Flinders Petrie was a strong believer in human superiority and had pro-eugenics views. These even influenced his academic opinions. Petrie was convinced that the sophisticated culture he had uncovered from his archaeology studies in Ancient Egypt could not have been of African origin. He theorised that a Caucasian dynastic race must have conquered ancient Egyptians based on racist experiments involving skull measurements. His controversial views gained acceptance as they were thought to be ‘scientific’, and thus superior to any counter-arguments.
Galton, Pearson and Petrie are just a handful of the many scientists that contributed to the widespread embrace of eugenics. Several countries implemented overtly eugenic policies with the aim of improving their populations’ genetic quality. These included the encouragement of healthy, ‘superior’ individuals to reproduce, and discouragement of those deemed ‘unfit’ to reproduce through forced sterilisation and marriage prohibitions. However, once eugenics became associated with Nazi Germany, it began to acquire its negative connotations. The movement was discredited as unscientific and racially biased, and consequently many eugenic policies were abandoned.
Following an ‘Inquiry into the History of Eugenics at UCL’, which you can read about here and here, the Pearson Building, Pearson Lecture Theatre, and Galton Lecture Theatre have all been renamed. While these changes may on their own sound trivial, they contribute to the ongoing discussion concerning the history of science, and how it is taught and presented at UCL. The renaming of these buildings is a step in the right direction, as there is no merit in commemorating Galton and Pearson, whose views are simply indefensible. These buildings caused undeniable harm, as they served as constant reminders of the racist motivations of their namesakes. By making both students and staff feel unwelcome and uncomfortable at UCL, there was strong moral justification to rename. The University has since released a formal public apology, acknowledging its role in eugenics and specifying actions that will be taken to address this association.
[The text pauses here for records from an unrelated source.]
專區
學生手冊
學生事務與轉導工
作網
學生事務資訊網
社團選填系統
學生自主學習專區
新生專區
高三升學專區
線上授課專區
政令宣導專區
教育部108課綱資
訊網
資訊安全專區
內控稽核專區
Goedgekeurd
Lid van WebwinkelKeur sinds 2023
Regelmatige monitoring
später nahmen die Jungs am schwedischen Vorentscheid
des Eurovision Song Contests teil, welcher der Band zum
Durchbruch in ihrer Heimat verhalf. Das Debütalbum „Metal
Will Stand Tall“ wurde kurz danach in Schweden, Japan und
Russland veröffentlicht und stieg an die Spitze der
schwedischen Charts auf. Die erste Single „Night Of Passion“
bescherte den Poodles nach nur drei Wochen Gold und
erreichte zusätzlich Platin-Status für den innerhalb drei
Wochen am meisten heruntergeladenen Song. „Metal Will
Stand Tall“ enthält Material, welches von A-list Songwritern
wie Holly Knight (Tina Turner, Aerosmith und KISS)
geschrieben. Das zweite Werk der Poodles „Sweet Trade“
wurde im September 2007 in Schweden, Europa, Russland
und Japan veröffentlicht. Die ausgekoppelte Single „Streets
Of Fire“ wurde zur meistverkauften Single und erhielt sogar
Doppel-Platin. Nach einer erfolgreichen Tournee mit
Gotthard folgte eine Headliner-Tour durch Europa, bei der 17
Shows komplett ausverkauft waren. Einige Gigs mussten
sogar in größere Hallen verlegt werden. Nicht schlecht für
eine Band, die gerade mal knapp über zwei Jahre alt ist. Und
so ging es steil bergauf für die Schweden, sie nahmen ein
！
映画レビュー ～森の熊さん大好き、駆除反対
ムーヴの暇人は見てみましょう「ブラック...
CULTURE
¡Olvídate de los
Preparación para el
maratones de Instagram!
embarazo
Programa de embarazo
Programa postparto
Of course, some academics are of the opinion that there were valuable reasons to preserve the building names. Often mentioned is the fact that we rely on the legacy of many eugenicists, and that we must recognise their contributions to science despite their unpalatable opinions. However, names of buildings do little to teach us about the advances made by these scientists. In reality, the inquiry and subsequent renaming have likely increased discussion and knowledge of these prominent eugenicists and their work, more than the buildings’ names ever could have. Others believe that renaming buildings could contribute to the erasure of history. Yet the purpose of renaming is not to attack history ‒ it is to represent a community’s changing attitude towards creating a more inclusive environment.
Ultimately, a supportive and welcoming environment, which acknowledges its troublesome past without celebrating it, is far more important than the commemoration of any historical figure. Thus, the next step UCL must take is the renaming of the Petrie Museum, followed by a university-wide review of its other commemorative acts. Only then can we begin to strike a balance between condemning eugenics, and honouring the scientific work of Galton, Pearson and Petrie.
By what standards do we judge who should no longer be commemorated? This question is one that universities and societies at large will undoubtedly continue to face in the coming months and years.